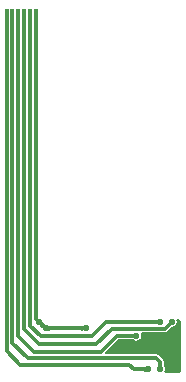
<source format=gbl>
%FSLAX25Y25*%
%MOIN*%
G70*
G01*
G75*
G04 Layer_Physical_Order=2*
G04 Layer_Color=16711680*
%ADD10R,0.01969X0.02362*%
%ADD11R,0.06693X0.03937*%
%ADD12R,0.00984X0.02165*%
%ADD13C,0.01200*%
%ADD14C,0.01000*%
%ADD15C,0.03000*%
%ADD16C,0.01400*%
%ADD17C,0.02200*%
%ADD18R,0.01378X0.07874*%
G36*
X-33508Y-2902D02*
X-34231Y-2832D01*
Y-1431D01*
X-33508Y-1362D01*
Y-2902D01*
D02*
G37*
G36*
X-1513Y1101D02*
X-1126Y843D01*
X-868Y456D01*
X-777Y0D01*
X-765D01*
X-765Y-0D01*
Y-15748D01*
X-777D01*
X-868Y-16204D01*
X-1126Y-16590D01*
X-1513Y-16849D01*
X-1969Y-16939D01*
X-1969Y-16952D01*
X-6211D01*
X-6478Y-16452D01*
X-6393Y-16324D01*
X-6269Y-15700D01*
X-6393Y-15076D01*
X-6677Y-14651D01*
Y-13200D01*
X-6770Y-12732D01*
X-7035Y-12335D01*
X-8222Y-11148D01*
X-8619Y-10883D01*
X-9087Y-10790D01*
X-26163D01*
X-26370Y-10290D01*
X-21835Y-5755D01*
X-16817D01*
X-16393Y-6039D01*
X-15768Y-6163D01*
X-15144Y-6039D01*
X-14615Y-5685D01*
X-14261Y-5156D01*
X-14137Y-4532D01*
X-14252Y-3955D01*
X-14229Y-3822D01*
X-14033Y-3455D01*
X-6331D01*
X-5863Y-3362D01*
X-5466Y-3097D01*
X-3876Y-1507D01*
X-3376Y-1407D01*
X-2847Y-1053D01*
X-2493Y-524D01*
X-2369Y100D01*
X-2489Y704D01*
X-2497Y793D01*
X-2352Y1020D01*
X-1969Y1191D01*
X-1513Y1101D01*
D02*
G37*
G36*
X-12586Y-16570D02*
X-13308Y-16500D01*
Y-15100D01*
X-12586Y-15030D01*
Y-16570D01*
D02*
G37*
G36*
X-8512Y-738D02*
X-9215Y-700D01*
X-9382Y700D01*
X-8652Y795D01*
X-8512Y-738D01*
D02*
G37*
G36*
X-46661Y-464D02*
X-46163Y-840D01*
X-47116Y-2049D01*
X-47505Y-1628D01*
X-48044Y-1199D01*
X-47001Y-66D01*
X-46661Y-464D01*
D02*
G37*
G36*
X-44383Y-1431D02*
X-44730Y-2832D01*
X-45390Y-2832D01*
X-45110Y-1317D01*
X-44383Y-1431D01*
D02*
G37*
D16*
X-16500Y-15800D02*
X-11800D01*
X-18132Y-14168D02*
X-16500Y-15800D01*
X-54468Y-14168D02*
X-18132D01*
X-52024Y-12013D02*
X-9087D01*
X-7900Y-15700D02*
Y-13200D01*
X-9087Y-12013D02*
X-7900Y-13200D01*
X-59055Y-9582D02*
X-54468Y-14168D01*
X-6331Y-2231D02*
X-4000Y100D01*
X-24042Y-2231D02*
X-6331D01*
X-25791Y0D02*
X-7900D01*
X-22342Y-4532D02*
X-15768D01*
X-27641Y-9831D02*
X-22342Y-4532D01*
X-30604Y-4813D02*
X-25791Y0D01*
X-59055Y-9582D02*
Y100335D01*
X-29242Y-7431D02*
X-24042Y-2231D01*
X-57087Y-6950D02*
Y100335D01*
Y-6950D02*
X-52024Y-12013D01*
X-55118Y-4619D02*
Y100335D01*
Y-4619D02*
X-49906Y-9831D01*
X-27641D01*
X-53150Y-2387D02*
Y100335D01*
Y-2387D02*
X-48105Y-7431D01*
X-29242D01*
X-51181Y-1156D02*
Y100335D01*
Y-1156D02*
X-47524Y-4813D01*
X-30604D01*
X-49213Y1076D02*
Y100335D01*
Y1076D02*
X-46005Y-2131D01*
X-32723D01*
D17*
X-46023Y-1932D02*
D03*
X-48100Y-100D02*
D03*
X-1900Y-7800D02*
D03*
X-7900Y-15700D02*
D03*
X-11800Y-15800D02*
D03*
X-15768Y-4532D02*
D03*
X-7800Y100D02*
D03*
X-4000D02*
D03*
X-32723Y-2131D02*
D03*
D18*
X-59055Y100335D02*
D03*
X-57087D02*
D03*
X-55118D02*
D03*
X-53150D02*
D03*
X-51181D02*
D03*
X-49213D02*
D03*
M02*

</source>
+===+
Beginning at the line that contains "X-13308Y-16500D01*", transcribe every line through the end of the material exactly, leaving out all earlier lines.

> Written reply:
X-13308Y-16500D01*
Y-15100D01*
X-12586Y-15030D01*
Y-16570D01*
D02*
G37*
G36*
X-8512Y-738D02*
X-9215Y-700D01*
X-9382Y700D01*
X-8652Y795D01*
X-8512Y-738D01*
D02*
G37*
G36*
X-46661Y-464D02*
X-46163Y-840D01*
X-47116Y-2049D01*
X-47505Y-1628D01*
X-48044Y-1199D01*
X-47001Y-66D01*
X-46661Y-464D01*
D02*
G37*
G36*
X-44383Y-1431D02*
X-44730Y-2832D01*
X-45390Y-2832D01*
X-45110Y-1317D01*
X-44383Y-1431D01*
D02*
G37*
D16*
X-16500Y-15800D02*
X-11800D01*
X-18132Y-14168D02*
X-16500Y-15800D01*
X-54468Y-14168D02*
X-18132D01*
X-52024Y-12013D02*
X-9087D01*
X-7900Y-15700D02*
Y-13200D01*
X-9087Y-12013D02*
X-7900Y-13200D01*
X-59055Y-9582D02*
X-54468Y-14168D01*
X-6331Y-2231D02*
X-4000Y100D01*
X-24042Y-2231D02*
X-6331D01*
X-25791Y0D02*
X-7900D01*
X-22342Y-4532D02*
X-15768D01*
X-27641Y-9831D02*
X-22342Y-4532D01*
X-30604Y-4813D02*
X-25791Y0D01*
X-59055Y-9582D02*
Y100335D01*
X-29242Y-7431D02*
X-24042Y-2231D01*
X-57087Y-6950D02*
Y100335D01*
Y-6950D02*
X-52024Y-12013D01*
X-55118Y-4619D02*
Y100335D01*
Y-4619D02*
X-49906Y-9831D01*
X-27641D01*
X-53150Y-2387D02*
Y100335D01*
Y-2387D02*
X-48105Y-7431D01*
X-29242D01*
X-51181Y-1156D02*
Y100335D01*
Y-1156D02*
X-47524Y-4813D01*
X-30604D01*
X-49213Y1076D02*
Y100335D01*
Y1076D02*
X-46005Y-2131D01*
X-32723D01*
D17*
X-46023Y-1932D02*
D03*
X-48100Y-100D02*
D03*
X-1900Y-7800D02*
D03*
X-7900Y-15700D02*
D03*
X-11800Y-15800D02*
D03*
X-15768Y-4532D02*
D03*
X-7800Y100D02*
D03*
X-4000D02*
D03*
X-32723Y-2131D02*
D03*
D18*
X-59055Y100335D02*
D03*
X-57087D02*
D03*
X-55118D02*
D03*
X-53150D02*
D03*
X-51181D02*
D03*
X-49213D02*
D03*
M02*

</source>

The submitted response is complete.